Task. In the records below, work out how many lines hold the word "balance". Report the number alone.

Entries supplied.
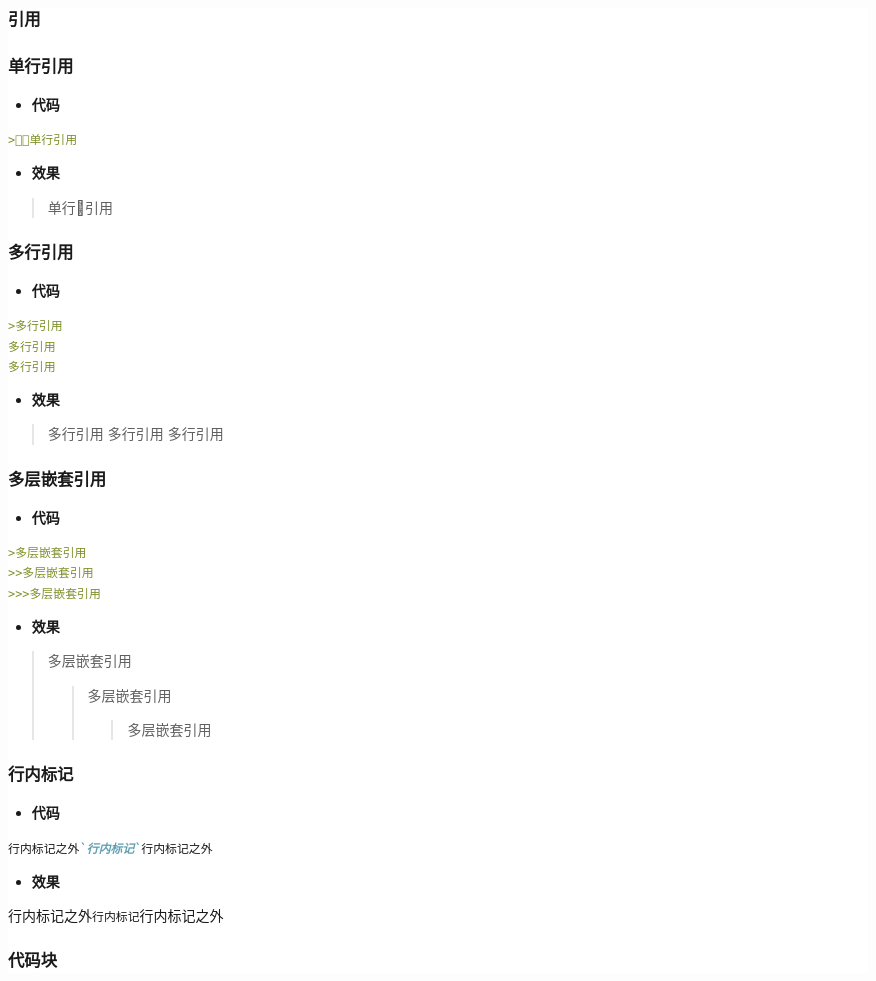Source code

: ### 引用

### 单行引用

* **代码**

```markdown
>单行引用
```

* **效果**

>单行引用

### 多行引用

* **代码**

```markdown
>多行引用
多行引用
多行引用
```

* **效果**

>多行引用
多行引用
多行引用

### 多层嵌套引用

* **代码**

```markdown
>多层嵌套引用
>>多层嵌套引用
>>>多层嵌套引用
```

* **效果**

>多层嵌套引用
>>多层嵌套引用
>>>多层嵌套引用

### 行内标记

* **代码**

```markdown
行内标记之外`行内标记`行内标记之外
```

* **效果**

行内标记之外`行内标记`行内标记之外

### 代码块
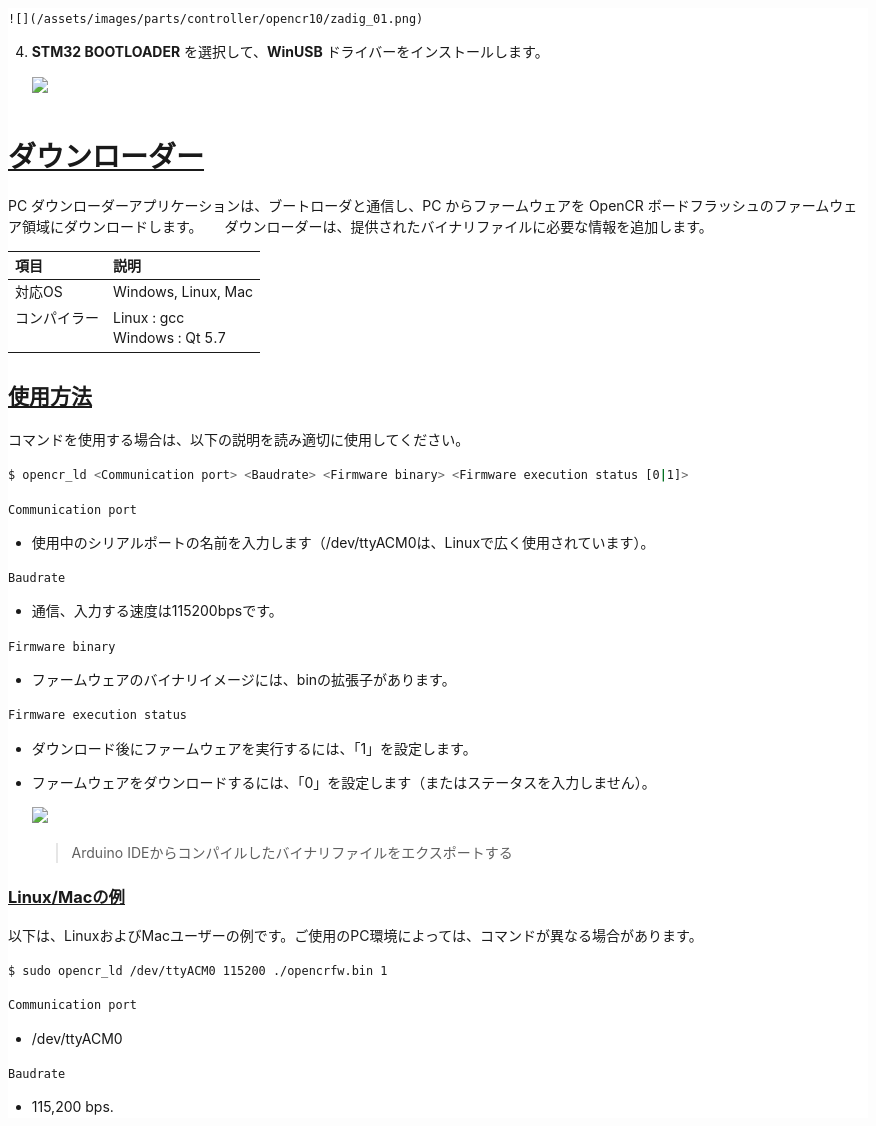     ![](/assets/images/parts/controller/opencr10/zadig_01.png)

4. **STM32 BOOTLOADER** を選択して、**WinUSB** ドライバーをインストールします。  

    ![](/assets/images/parts/controller/opencr10/zadig_02.png)

# [ダウンローダー](#ダウンローダー)

PC ダウンローダーアプリケーションは、ブートローダと通信し、PC からファームウェアを OpenCR ボードフラッシュのファームウェア領域にダウンロードします。 　
ダウンローダーは、提供されたバイナリファイルに必要な情報を追加します。  

| 項目         | 説明                              |
|:-------------|:----------------------------------|
| 対応OS       | Windows, Linux, Mac               |
| コンパイラー | Linux : gcc<br />Windows : Qt 5.7 |

## [使用方法](#使用方法)

コマンドを使用する場合は、以下の説明を読み適切に使用してください。

```bash
$ opencr_ld <Communication port> <Baudrate> <Firmware binary> <Firmware execution status [0|1]>
```

`Communication port`  
-  使用中のシリアルポートの名前を入力します（/dev/ttyACM0は、Linuxで広く使用されています）。

`Baudrate`  
-  通信、入力する速度は115200bpsです。

`Firmware binary`  
- ファームウェアのバイナリイメージには、binの拡張子があります。

`Firmware execution status`  
- ダウンロード後にファームウェアを実行するには、「1」を設定します。 
- ファームウェアをダウンロードするには、「0」を設定します（またはステータスを入力しません）。

  ![](/assets/images/parts/controller/opencr10/arduino_bin_export.png)

  > Arduino IDEからコンパイルしたバイナリファイルをエクスポートする

### [Linux/Macの例](#linuxmacの例)

以下は、LinuxおよびMacユーザーの例です。ご使用のPC環境によっては、コマンドが異なる場合があります。

```bash
$ sudo opencr_ld /dev/ttyACM0 115200 ./opencrfw.bin 1
```

`Communication port`  
- /dev/ttyACM0

`Baudrate`  
- 115,200 bps.


[Reference Manual]: http://www.st.com/resource/en/reference_manual/dm00124865.pdf
[Datasheet]: http://www.st.com/resource/en/datasheet/stm32f745ie.pdf
[B3B-EH-A]: http://www.jst-mfg.com/product/pdf/eng/eEH.pdf
[B4B-EH-A]: http://www.jst-mfg.com/product/pdf/eng/eEH.pdf
[20010WS-04]: http://www.alldatasheet.com/datasheet-pdf/pdf/147797/YEONHO/20010WS-04000.html
[20010WS-04]: http://www.alldatasheet.com/datasheet-pdf/pdf/147797/YEONHO/20010WS-04000.html
[SMW250-02]: http://www.alldatasheet.com/datasheet-pdf/pdf/148144/YEONHO/SMW250-02P.html
[5267-02A]: http://www.molex.com/molex/products/datasheet.jsp?part=active/0022035025_PCB_HEADERS.xml&channel=Products&Lang=en-US
[20010WS-02]: http://www.alldatasheet.com/datasheet-pdf/pdf/147795/YEONHO/20010WS-02000.html
[Molex 53047-0210]: http://www.molex.com/molex/products/datasheet.jsp?part=active/0530470210_PCB_HEADERS.xml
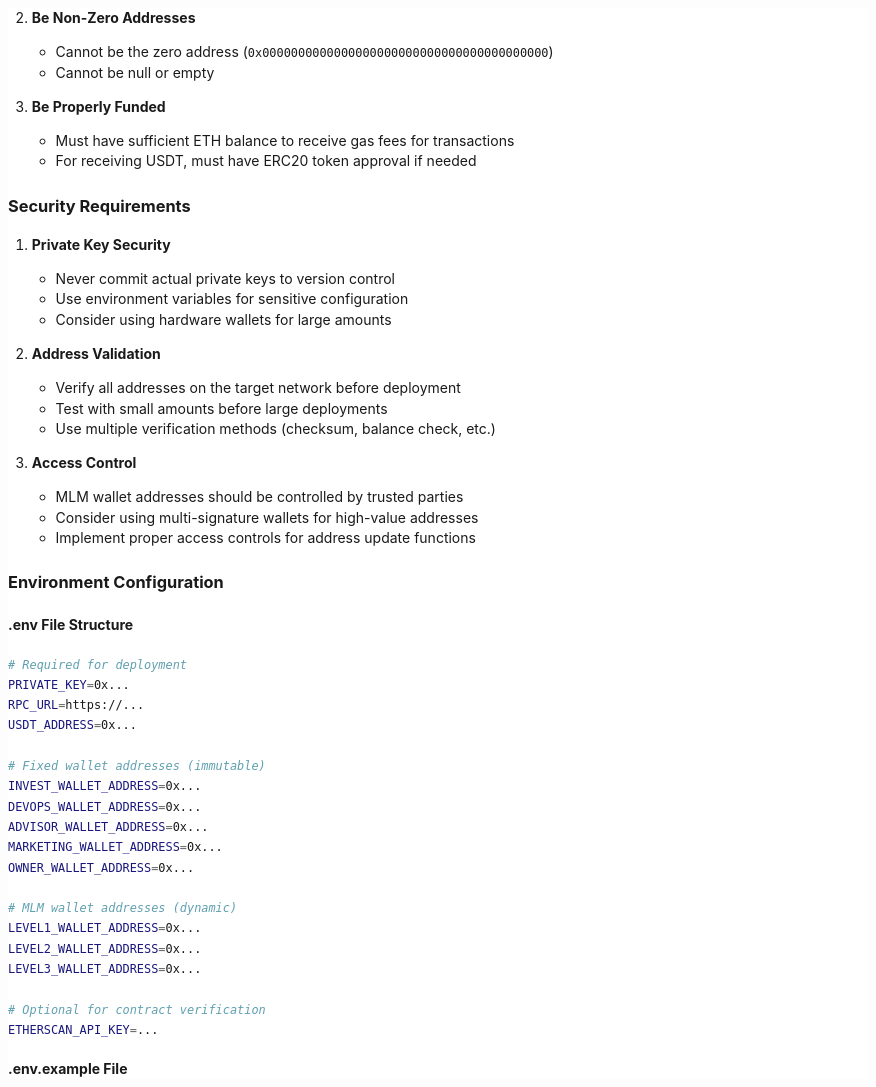 2. **Be Non-Zero Addresses**

   - Cannot be the zero address (`0x0000000000000000000000000000000000000000`)
   - Cannot be null or empty

3. **Be Properly Funded**
   - Must have sufficient ETH balance to receive gas fees for transactions
   - For receiving USDT, must have ERC20 token approval if needed

### Security Requirements

1. **Private Key Security**

   - Never commit actual private keys to version control
   - Use environment variables for sensitive configuration
   - Consider using hardware wallets for large amounts

2. **Address Validation**

   - Verify all addresses on the target network before deployment
   - Test with small amounts before large deployments
   - Use multiple verification methods (checksum, balance check, etc.)

3. **Access Control**
   - MLM wallet addresses should be controlled by trusted parties
   - Consider using multi-signature wallets for high-value addresses
   - Implement proper access controls for address update functions

### Environment Configuration

#### .env File Structure

```bash
# Required for deployment
PRIVATE_KEY=0x...
RPC_URL=https://...
USDT_ADDRESS=0x...

# Fixed wallet addresses (immutable)
INVEST_WALLET_ADDRESS=0x...
DEVOPS_WALLET_ADDRESS=0x...
ADVISOR_WALLET_ADDRESS=0x...
MARKETING_WALLET_ADDRESS=0x...
OWNER_WALLET_ADDRESS=0x...

# MLM wallet addresses (dynamic)
LEVEL1_WALLET_ADDRESS=0x...
LEVEL2_WALLET_ADDRESS=0x...
LEVEL3_WALLET_ADDRESS=0x...

# Optional for contract verification
ETHERSCAN_API_KEY=...
```

#### .env.example File
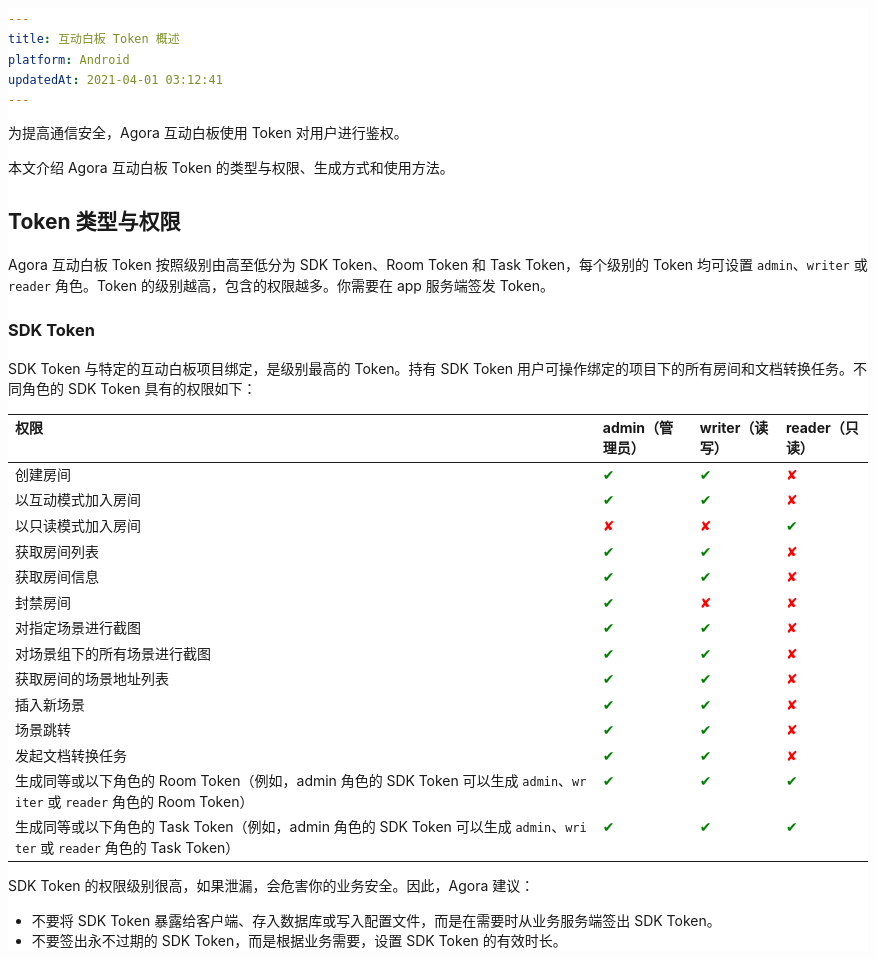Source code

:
 ```yaml
---
title: 互动白板 Token 概述
platform: Android
updatedAt: 2021-04-01 03:12:41
---
```

为提高通信安全，Agora 互动白板使用 Token 对用户进行鉴权。



本文介绍 Agora 互动白板 Token 的类型与权限、生成方式和使用方法。

<a name="tokenoverview"></a>
## Token 类型与权限

Agora 互动白板 Token 按照级别由高至低分为 SDK Token、Room Token 和 Task Token，每个级别的 Token 均可设置 `admin`、`writer` 或 `reader` 角色。Token 的级别越高，包含的权限越多。你需要在 app 服务端签发 Token。

### SDK Token

SDK Token 与特定的互动白板项目绑定，是级别最高的 Token。持有 SDK Token 用户可操作绑定的项目下的所有房间和文档转换任务。不同角色的 SDK Token 具有的权限如下：

| 权限                                                         | admin（管理员） | writer（读写） | reader（只读） |
| :----------------------------------------------------------- | :-------------- | :------------- | :------------- |
| 创建房间                                                     | <font color="green">✔</font>            | <font color="green">✔</font>              | <font color="red">✘</font>               |
| 以互动模式加入房间                                           | <font color="green">✔</font>               | <font color="green">✔</font>              | <font color="red">✘</font>               |
| 以只读模式加入房间                                           | <font color="red">✘</font>                | <font color="red">✘</font>               | <font color="green">✔</font>              |
| 获取房间列表                                                 | <font color="green">✔</font>               | <font color="green">✔</font>              | <font color="red">✘</font>               |
| 获取房间信息                                                 | <font color="green">✔</font>               |<font color="green">✔</font>              | <font color="red">✘</font>               |
| 封禁房间                                                     | <font color="green">✔</font>             | <font color="red">✘</font>               | <font color="red">✘</font>               |
| 对指定场景进行截图                                           | <font color="green">✔</font>               | <font color="green">✔</font>             | <font color="red">✘</font>               |
| 对场景组下的所有场景进行截图                                 | <font color="green">✔</font>            | <font color="green">✔</font>              | <font color="red">✘</font>               |
| 获取房间的场景地址列表                                       |<font color="green">✔</font>              | <font color="green">✔</font>              |<font color="red">✘</font>               |
| 插入新场景                                                   | <font color="green">✔</font>               | <font color="green">✔</font>              | <font color="red">✘</font>               |
| 场景跳转                                                     | <font color="green">✔</font>               | <font color="green">✔</font>             | <font color="red">✘</font>              |
| 发起文档转换任务                                             | <font color="green">✔</font>               | <font color="green">✔</font>              | <font color="red">✘</font>               |
| 生成同等或以下角色的 Room Token（例如，admin 角色的 SDK Token 可以生成 `admin`、`writer` 或 `reader` 角色的 Room Token） | <font color="green">✔</font>                | <font color="green">✔</font>               | <font color="green">✔</font>               |
| 生成同等或以下角色的 Task Token（例如，admin 角色的 SDK Token 可以生成 `admin`、`writer` 或 `reader` 角色的 Task Token） |<font color="green">✔</font>                | <font color="green">✔</font>            | <font color="green">✔</font>            |


<div class="alert note">SDK Token 的权限级别很高，如果泄漏，会危害你的业务安全。因此，Agora 建议：
<ul>
	<li>不要将 SDK Token 暴露给客户端、存入数据库或写入配置文件，而是在需要时从业务服务端签出 SDK Token。</li>
<li>不要签出永不过期的 SDK Token，而是根据业务需要，设置 SDK Token 的有效时长。</li>
	</ul>
</div>
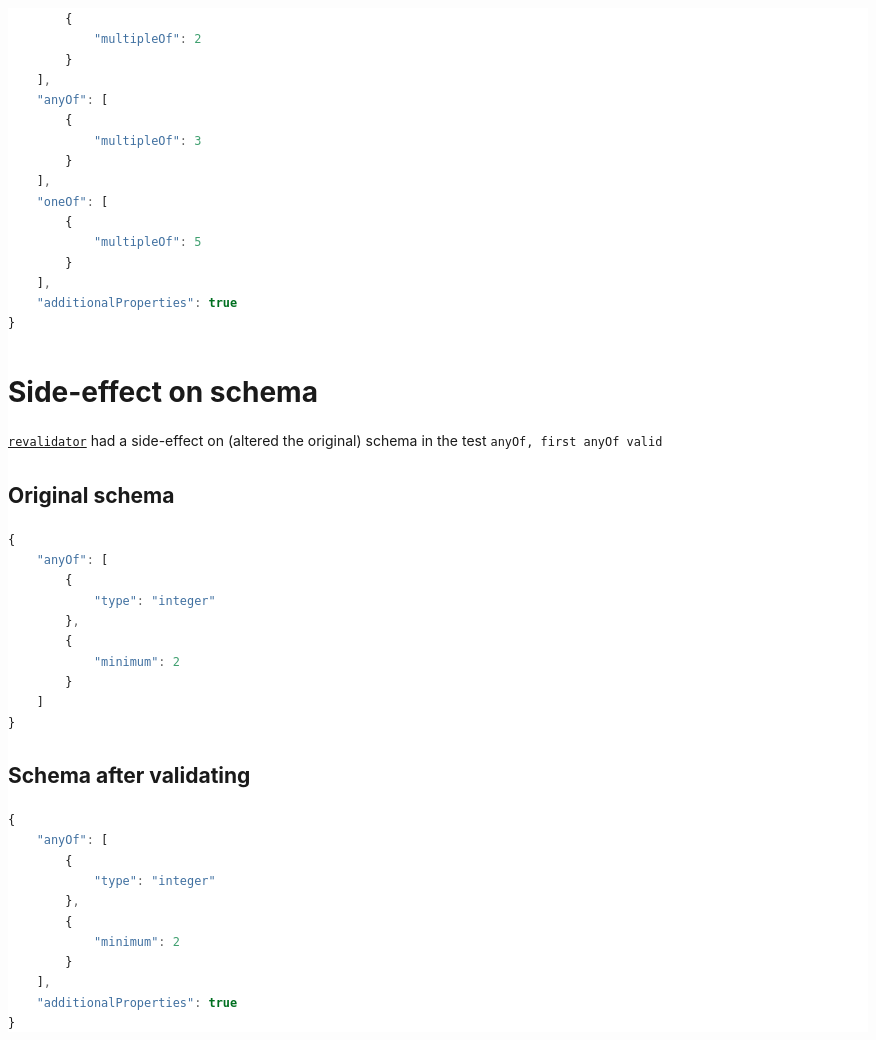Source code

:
 ```js
		{
			"multipleOf": 2
		}
	],
	"anyOf": [
		{
			"multipleOf": 3
		}
	],
	"oneOf": [
		{
			"multipleOf": 5
		}
	],
	"additionalProperties": true
}
```

# Side-effect on schema
[`revalidator`](https://github.com/flatiron/revalidator) had a side-effect on (altered the original) schema in the test `anyOf, first anyOf valid`
## Original schema
```js
{
	"anyOf": [
		{
			"type": "integer"
		},
		{
			"minimum": 2
		}
	]
}
```
## Schema after validating
```js
{
	"anyOf": [
		{
			"type": "integer"
		},
		{
			"minimum": 2
		}
	],
	"additionalProperties": true
}
```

Reply. 2